Latent Variable Models and Variational Bayes¶

[1] (##) For a Gaussian mixture model, given by generative equations

$$ p(x,z) = \prod_{k=1}^K (\underbrace{\pi_k \cdot \mathcal{N}\left( x | \mu_k, \Sigma_k\right) }_{p(x,z_{k}=1)})^{z_{k}} $$

proof that the marginal distribution for observations $x_n$ evaluates to

$$ p(x) = \sum_{j=1}^K \pi_k \cdot \mathcal{N}\left( x | \mu_j, \Sigma_j \right) $$

[2] (#) Given the free energy functional $F[q] = \sum_z q(z) \log \frac{q(z)}{p(x,z)}$, proof the EE, DE and AC decompositions.
[3] (#) The Free energy functional $\mathrm{F}[q] = -\sum_z q(z) \log p(x,z) - \sum_z q(z) \log \frac{1}{q(z)}$ decomposes into "Energy minus Entropy". So apparently the entropy of the posterior $q(z)$ is maximized. This entropy maximization may seem puzzling at first because inference should intuitively lead to more informed posteriors, i.e., posterior distributions whose entropy is smaller than the entropy of the prior. Explain why entropy maximization is still a reasonable objective.
[4] (#) Explain the following update rule for the mean of the Gaussian cluster-conditional data distribution (from the example about mean-field updating of a Gaussian mixture model):

$$ m_k = \frac{1}{\beta_k} \left( \beta_0 m_0 + N_k \bar{x}_k \right) \tag{B-10.61} $$

[5] (##) Consider a model $p(x,z|\theta)$, where $D=\{x_1,x_2,\ldots,x_N\}$ is observed, $z$ are unobserved variables and $\theta$ are parameters. The EM algorithm estimates the parameters by iterating over the following two equations ($i$ is the iteration index):

$$\begin{align*} q^{(i)}(z) &= p(z|D,\theta^{(i-1)}) \\ \theta^{(i)} &= \arg\max_\theta \sum_z q^{(i)}(z) \cdot \log p(D,z|\theta) \end{align*}$$

Proof that this algorithm minimizes the Free Energy functional $$\begin{align*} F[q,\theta] = \sum_z q(z) \log \frac{q(z)}{p(D,z|\theta)} \end{align*}$$

[6] (###) Consult the internet on what overfitting and underfitting is and then explain how FE minimization finds a balance between these two (unwanted) extremes.
[7] (##) Consider a model $p(x,z|\theta) = p(x|z,\theta) p(z|\theta)$ where $x$ and $z$ relate to observed and unobserved variables, respectively. Also available is an observed data set $D=\left\{x_1,x_2,\ldots,x_N\right\}$. One iteration of the EM-algorithm for estimating the parameters $\theta$ is described by ($m$ is the iteration counter)

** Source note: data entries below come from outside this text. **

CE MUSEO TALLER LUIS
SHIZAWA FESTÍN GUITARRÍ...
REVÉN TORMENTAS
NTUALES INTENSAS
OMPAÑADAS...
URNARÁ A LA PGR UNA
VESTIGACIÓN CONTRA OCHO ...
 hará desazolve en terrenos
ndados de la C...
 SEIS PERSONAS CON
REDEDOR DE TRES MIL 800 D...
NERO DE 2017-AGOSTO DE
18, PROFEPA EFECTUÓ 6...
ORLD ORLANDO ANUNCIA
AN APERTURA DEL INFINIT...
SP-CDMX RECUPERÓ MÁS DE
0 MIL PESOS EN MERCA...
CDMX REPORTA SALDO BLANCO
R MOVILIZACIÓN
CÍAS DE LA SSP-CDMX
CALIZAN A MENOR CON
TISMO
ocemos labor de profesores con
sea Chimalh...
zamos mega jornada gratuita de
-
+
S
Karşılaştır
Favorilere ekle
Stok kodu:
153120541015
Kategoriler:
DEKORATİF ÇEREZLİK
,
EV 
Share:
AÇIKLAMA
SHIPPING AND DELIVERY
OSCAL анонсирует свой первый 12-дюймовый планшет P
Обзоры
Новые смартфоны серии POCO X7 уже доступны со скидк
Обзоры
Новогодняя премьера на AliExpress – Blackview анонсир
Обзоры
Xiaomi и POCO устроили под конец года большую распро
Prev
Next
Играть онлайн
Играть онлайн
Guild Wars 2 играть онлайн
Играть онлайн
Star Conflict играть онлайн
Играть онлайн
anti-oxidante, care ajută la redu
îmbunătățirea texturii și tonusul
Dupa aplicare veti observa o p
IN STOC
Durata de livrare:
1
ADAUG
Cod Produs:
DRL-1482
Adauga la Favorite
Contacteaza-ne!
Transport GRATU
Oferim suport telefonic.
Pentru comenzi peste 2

$$ \hat{\theta}^{(m+1)} := \arg \max_\theta \left(\sum_z p(z|x=D,\hat{\theta}^{(m)}) \log p(x=D,z|\theta) \right) \,. $$

(a) Apparently, in order to execute EM, we need to work out an expression for the 'responsibility' $p(z|x=D,\hat{\theta}^{(m)})$. Use Bayes rule to show how we can compute the responsibility that allows us to execute an EM step.

(b) Why do we need multiple iterations in the EM algorithm?

(c) Why can't we just use simple maximum log-likelihood to estimate parameters, as described by $$ \hat{\theta} := \arg \max_\theta \log p(x=D,z|\theta) \,? $$

[8] In a particular model with hidden variables, the log-likelihood can be worked out to the following expression:

$$ L(\theta) = \sum_n \log \left(\sum_k \pi_k\,\mathcal{N}(x_n|\mu_k,\Sigma_k)\right) $$

Do you prefer a gradient descent or EM algorithm to estimate maximum likelihood values for the parameters? Explain your answer. (No need to work out the equations.)